しかし、地方行政や地域復興の計画自体が決まらない事には、個人レベルでの復興計画も決まらない。
まだ仮設住宅や賃貸住宅などで、避難生活を余儀なくされている人も多い。
震災前に出来てたコミュニティーが震災で破壊され避難所に集まり、抽選などで仮設住宅に移り新たに別々のコミュニティーが作られたが、コミュニティーに溶け込めず孤立したり孤独死もある。

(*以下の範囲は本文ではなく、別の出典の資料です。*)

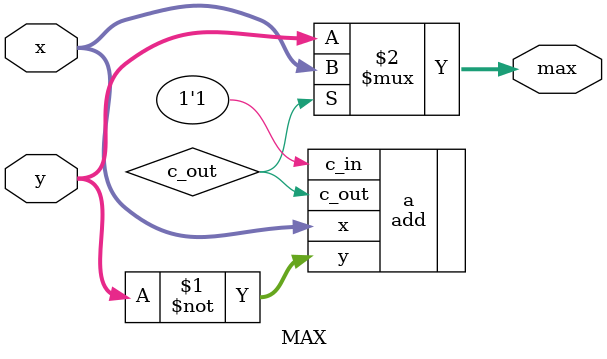
<source format=v>
module ABC(
  rfd_x, dav_x, x,
  rfd_y, dav_y, y,
  out,
  clock, reset_
); 
input dav_x, dav_y;
input[7:0] x, y;
input clock, reset_;

output out;
output rfd_x, rfd_y;

PO po(
  rfd_x, dav_x, x,
  rfd_y, dav_y, y,
  out,
  clock, reset_,
  b0, b1,
  c0, c1
);
PC pc(
  clock, reset_,
  b0, b1,
  c0, c1
);
endmodule


module PO(
  rfd_x, dav_x, x,
  rfd_y, dav_y, y,
  out,
  clock, reset_,
  b0, b1,
  c0, c1
);

input dav_x, dav_y;
input[7:0] x, y;
input clock, reset_;
input b0, b1;

output out;
output rfd_x, rfd_y;
output c0, c1;

reg OUT;
assign out = OUT;
reg RFD;
assign rfd_x = RFD;
assign rfd_y = RFD;


reg[7:0] COUNT;
wire[7:0] max; 
MAX m( .x(x), .y(y), .max(max));

assign c0 = ~(dav_x & dav_y);
assign c1 = (COUNT == 1);


always @(reset_ == 0) RFD <= 1;
always @(posedge clock) if(reset_ == 1) begin
  casex(b0)
    1: RFD <= 1;
    0: RFD <= 0;
  endcase
end

always @(reset_ == 0) OUT <= 0;
always @(posedge clock) if(reset_ == 1) begin
  casex(b1)
    1: OUT <= 1;
    0: OUT <= 0;
  endcase
end

always @(reset_ == 0) COUNT <= COUNT;
always @(posedge clock) if(reset_ == 1) begin
  casex(b1)
    1: COUNT <= COUNT - 1;
    0: COUNT <= max;
  endcase
end
endmodule

module PC(
  clock, reset_,
  b0, b1,
  c0, c1
);
input c0, c1;
input clock, reset_;
output b0, b1;

assign {b0, b1} = (STAR == S0) ? 2'b10:
                  (STAR == S1) ? 2'b00 : 2'b01;

reg[1:0] STAR;
localparam S0 = 0,
           S1 = 1,
           S2 = 2;

always @(reset_ == 0) STAR <= S0;
always @(posedge clock) begin
  casex(STAR) 
    S0: STAR <= c0 ? S1 : S0;
    S1: STAR <= ~c0 ? S2 : S1;
    S2: STAR <= c1 ? S0 : S2;
  endcase
end
endmodule

module MAX(x, y, max);
  input[7:0] x, y;
  output[7:0] max; 

  wire c_out;
  add #(.N(8)) a (
    .x(x), .y(~y), .c_in(1'b1),
    .c_out(c_out)
  );
  assign max = c_out ? x : y;
endmodule
</source>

仮設住宅の中で将来的な不安を募らせている人も多いだろう。
日本人は譲り合いながら、遠慮がちである。
「私より苦しんでいる人がいるから我慢しよう」
「亡くなられた方の事を思うと気の毒」
「家族を亡くして遺骨さえ見つかっていない」
でもね、「強く生きて亡くなった方の為にも復興させなきゃ」
我慢するだけでなく前進する為には、意見を出し合って次の犠牲者を減らして欲しい
日本は幾度も天災に見まわれながら、助け合い支え合い立ち上がってきた。
今日は被災地や被災者の方と、触れ合い話しを聴く機会や追悼式に参列した。
脳梗塞で入院以降、私の涙腺は壊れている。
追悼式での陛下の御言葉や被災者の答辞にも涙が止まらず、遺族の方や大震災を生き抜いた方にも「生きていてくれて、ありがとう」と愛しささえ感じた。
そして、懸命に前向きに明るく生きる、被災者や遺族の方に接して励ます所か、私の方が勇気を貰えた。
明日からも微力ながら、被災地や被災者の復興の手助けや国益を守る為に頑張ルンバ。